WORK TO COMPLETE:
When responding, copy every record below exactly as it appears.

*** Block opens ***

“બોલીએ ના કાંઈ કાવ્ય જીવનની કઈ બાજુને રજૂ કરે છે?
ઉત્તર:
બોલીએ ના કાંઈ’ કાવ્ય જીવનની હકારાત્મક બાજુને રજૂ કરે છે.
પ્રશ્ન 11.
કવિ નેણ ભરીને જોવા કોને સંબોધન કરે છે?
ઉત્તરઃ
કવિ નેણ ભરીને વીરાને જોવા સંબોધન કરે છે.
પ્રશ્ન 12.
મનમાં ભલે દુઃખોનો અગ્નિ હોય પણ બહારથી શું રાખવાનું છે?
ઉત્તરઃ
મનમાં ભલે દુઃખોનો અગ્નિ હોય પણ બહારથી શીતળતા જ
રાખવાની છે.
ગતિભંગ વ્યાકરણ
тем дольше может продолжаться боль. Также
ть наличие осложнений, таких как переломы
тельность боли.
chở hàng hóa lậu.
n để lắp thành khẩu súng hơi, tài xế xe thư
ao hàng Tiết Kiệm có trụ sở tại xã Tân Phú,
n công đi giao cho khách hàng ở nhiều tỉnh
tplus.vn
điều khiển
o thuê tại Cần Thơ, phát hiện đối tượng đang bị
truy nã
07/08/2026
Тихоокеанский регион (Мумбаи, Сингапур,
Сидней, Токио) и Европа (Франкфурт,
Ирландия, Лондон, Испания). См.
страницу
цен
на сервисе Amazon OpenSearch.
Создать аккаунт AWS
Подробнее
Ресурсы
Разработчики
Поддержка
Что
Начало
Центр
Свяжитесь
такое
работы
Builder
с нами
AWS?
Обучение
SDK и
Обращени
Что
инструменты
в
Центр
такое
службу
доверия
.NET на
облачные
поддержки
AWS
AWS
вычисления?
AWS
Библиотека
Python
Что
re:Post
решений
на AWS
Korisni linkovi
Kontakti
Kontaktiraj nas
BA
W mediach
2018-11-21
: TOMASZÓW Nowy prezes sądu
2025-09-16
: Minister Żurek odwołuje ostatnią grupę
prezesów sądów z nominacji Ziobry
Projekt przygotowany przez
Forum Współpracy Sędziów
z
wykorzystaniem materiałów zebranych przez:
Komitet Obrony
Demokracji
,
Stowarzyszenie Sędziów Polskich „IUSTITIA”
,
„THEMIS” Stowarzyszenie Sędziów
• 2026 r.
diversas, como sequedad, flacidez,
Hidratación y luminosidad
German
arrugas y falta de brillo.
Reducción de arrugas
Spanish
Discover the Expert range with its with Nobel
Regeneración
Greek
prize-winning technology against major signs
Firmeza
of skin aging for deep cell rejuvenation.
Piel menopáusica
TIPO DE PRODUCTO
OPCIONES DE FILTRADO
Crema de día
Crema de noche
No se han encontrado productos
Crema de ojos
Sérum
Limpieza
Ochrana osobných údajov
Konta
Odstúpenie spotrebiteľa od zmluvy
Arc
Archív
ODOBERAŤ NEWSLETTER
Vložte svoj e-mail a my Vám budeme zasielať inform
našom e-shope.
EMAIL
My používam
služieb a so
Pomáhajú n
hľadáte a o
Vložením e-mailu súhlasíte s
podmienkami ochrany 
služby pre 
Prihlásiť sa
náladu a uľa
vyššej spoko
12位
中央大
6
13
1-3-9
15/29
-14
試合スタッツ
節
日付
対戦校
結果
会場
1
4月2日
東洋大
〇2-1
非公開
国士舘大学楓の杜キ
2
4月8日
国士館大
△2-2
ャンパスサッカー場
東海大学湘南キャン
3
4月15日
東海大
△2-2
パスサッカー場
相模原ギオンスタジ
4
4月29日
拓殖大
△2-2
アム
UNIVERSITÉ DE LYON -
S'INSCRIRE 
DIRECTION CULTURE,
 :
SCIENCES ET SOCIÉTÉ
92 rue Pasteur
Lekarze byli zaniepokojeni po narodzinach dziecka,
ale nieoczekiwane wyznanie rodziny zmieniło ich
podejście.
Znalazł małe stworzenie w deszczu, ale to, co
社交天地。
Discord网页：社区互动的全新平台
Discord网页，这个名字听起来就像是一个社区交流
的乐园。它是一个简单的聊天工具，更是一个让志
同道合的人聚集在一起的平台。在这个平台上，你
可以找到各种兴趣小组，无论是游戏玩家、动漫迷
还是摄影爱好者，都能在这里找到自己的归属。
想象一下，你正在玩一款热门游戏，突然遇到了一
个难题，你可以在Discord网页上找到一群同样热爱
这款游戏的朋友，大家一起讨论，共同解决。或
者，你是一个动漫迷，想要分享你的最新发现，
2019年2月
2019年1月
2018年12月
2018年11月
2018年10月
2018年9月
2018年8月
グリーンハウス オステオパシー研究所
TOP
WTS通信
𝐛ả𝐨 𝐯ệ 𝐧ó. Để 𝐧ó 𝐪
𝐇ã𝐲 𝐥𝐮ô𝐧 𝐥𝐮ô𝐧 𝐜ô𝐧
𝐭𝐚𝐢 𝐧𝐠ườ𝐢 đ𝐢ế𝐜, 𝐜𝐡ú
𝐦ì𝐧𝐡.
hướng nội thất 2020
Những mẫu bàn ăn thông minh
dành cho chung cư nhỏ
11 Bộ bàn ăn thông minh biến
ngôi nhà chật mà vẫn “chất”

*** Block closes ***

TASK RESULT:
“બોલીએ ના કાંઈ કાવ્ય જીવનની કઈ બાજુને રજૂ કરે છે?
ઉત્તર:
બોલીએ ના કાંઈ’ કાવ્ય જીવનની હકારાત્મક બાજુને રજૂ કરે છે.
પ્રશ્ન 11.
કવિ નેણ ભરીને જોવા કોને સંબોધન કરે છે?
ઉત્તરઃ
કવિ નેણ ભરીને વીરાને જોવા સંબોધન કરે છે.
પ્રશ્ન 12.
મનમાં ભલે દુઃખોનો અગ્નિ હોય પણ બહારથી શું રાખવાનું છે?
ઉત્તરઃ
મનમાં ભલે દુઃખોનો અગ્નિ હોય પણ બહારથી શીતળતા જ
રાખવાની છે.
ગતિભંગ વ્યાકરણ
тем дольше может продолжаться боль. Также
ть наличие осложнений, таких как переломы
тельность боли.
chở hàng hóa lậu.
n để lắp thành khẩu súng hơi, tài xế xe thư
ao hàng Tiết Kiệm có trụ sở tại xã Tân Phú,
n công đi giao cho khách hàng ở nhiều tỉnh
tplus.vn
điều khiển
o thuê tại Cần Thơ, phát hiện đối tượng đang bị
truy nã
07/08/2026
Тихоокеанский регион (Мумбаи, Сингапур,
Сидней, Токио) и Европа (Франкфурт,
Ирландия, Лондон, Испания). См.
страницу
цен
на сервисе Amazon OpenSearch.
Создать аккаунт AWS
Подробнее
Ресурсы
Разработчики
Поддержка
Что
Начало
Центр
Свяжитесь
такое
работы
Builder
с нами
AWS?
Обучение
SDK и
Обращени
Что
инструменты
в
Центр
такое
службу
доверия
.NET на
облачные
поддержки
AWS
AWS
вычисления?
AWS
Библиотека
Python
Что
re:Post
решений
на AWS
Korisni linkovi
Kontakti
Kontaktiraj nas
BA
W mediach
2018-11-21
: TOMASZÓW Nowy prezes sądu
2025-09-16
: Minister Żurek odwołuje ostatnią grupę
prezesów sądów z nominacji Ziobry
Projekt przygotowany przez
Forum Współpracy Sędziów
z
wykorzystaniem materiałów zebranych przez:
Komitet Obrony
Demokracji
,
Stowarzyszenie Sędziów Polskich „IUSTITIA”
,
„THEMIS” Stowarzyszenie Sędziów
• 2026 r.
diversas, como sequedad, flacidez,
Hidratación y luminosidad
German
arrugas y falta de brillo.
Reducción de arrugas
Spanish
Discover the Expert range with its with Nobel
Regeneración
Greek
prize-winning technology against major signs
Firmeza
of skin aging for deep cell rejuvenation.
Piel menopáusica
TIPO DE PRODUCTO
OPCIONES DE FILTRADO
Crema de día
Crema de noche
No se han encontrado productos
Crema de ojos
Sérum
Limpieza
Ochrana osobných údajov
Konta
Odstúpenie spotrebiteľa od zmluvy
Arc
Archív
ODOBERAŤ NEWSLETTER
Vložte svoj e-mail a my Vám budeme zasielať inform
našom e-shope.
EMAIL
My používam
služieb a so
Pomáhajú n
hľadáte a o
Vložením e-mailu súhlasíte s
podmienkami ochrany 
služby pre 
Prihlásiť sa
náladu a uľa
vyššej spoko
12位
中央大
6
13
1-3-9
15/29
-14
試合スタッツ
節
日付
対戦校
結果
会場
1
4月2日
東洋大
〇2-1
非公開
国士舘大学楓の杜キ
2
4月8日
国士館大
△2-2
ャンパスサッカー場
東海大学湘南キャン
3
4月15日
東海大
△2-2
パスサッカー場
相模原ギオンスタジ
4
4月29日
拓殖大
△2-2
アム
UNIVERSITÉ DE LYON -
S'INSCRIRE 
DIRECTION CULTURE,
 :
SCIENCES ET SOCIÉTÉ
92 rue Pasteur
Lekarze byli zaniepokojeni po narodzinach dziecka,
ale nieoczekiwane wyznanie rodziny zmieniło ich
podejście.
Znalazł małe stworzenie w deszczu, ale to, co
社交天地。
Discord网页：社区互动的全新平台
Discord网页，这个名字听起来就像是一个社区交流
的乐园。它是一个简单的聊天工具，更是一个让志
同道合的人聚集在一起的平台。在这个平台上，你
可以找到各种兴趣小组，无论是游戏玩家、动漫迷
还是摄影爱好者，都能在这里找到自己的归属。
想象一下，你正在玩一款热门游戏，突然遇到了一
个难题，你可以在Discord网页上找到一群同样热爱
这款游戏的朋友，大家一起讨论，共同解决。或
者，你是一个动漫迷，想要分享你的最新发现，
2019年2月
2019年1月
2018年12月
2018年11月
2018年10月
2018年9月
2018年8月
グリーンハウス オステオパシー研究所
TOP
WTS通信
𝐛ả𝐨 𝐯ệ 𝐧ó. Để 𝐧ó 𝐪
𝐇ã𝐲 𝐥𝐮ô𝐧 𝐥𝐮ô𝐧 𝐜ô𝐧
𝐭𝐚𝐢 𝐧𝐠ườ𝐢 đ𝐢ế𝐜, 𝐜𝐡ú
𝐦ì𝐧𝐡.
hướng nội thất 2020
Những mẫu bàn ăn thông minh
dành cho chung cư nhỏ
11 Bộ bàn ăn thông minh biến
ngôi nhà chật mà vẫn “chất”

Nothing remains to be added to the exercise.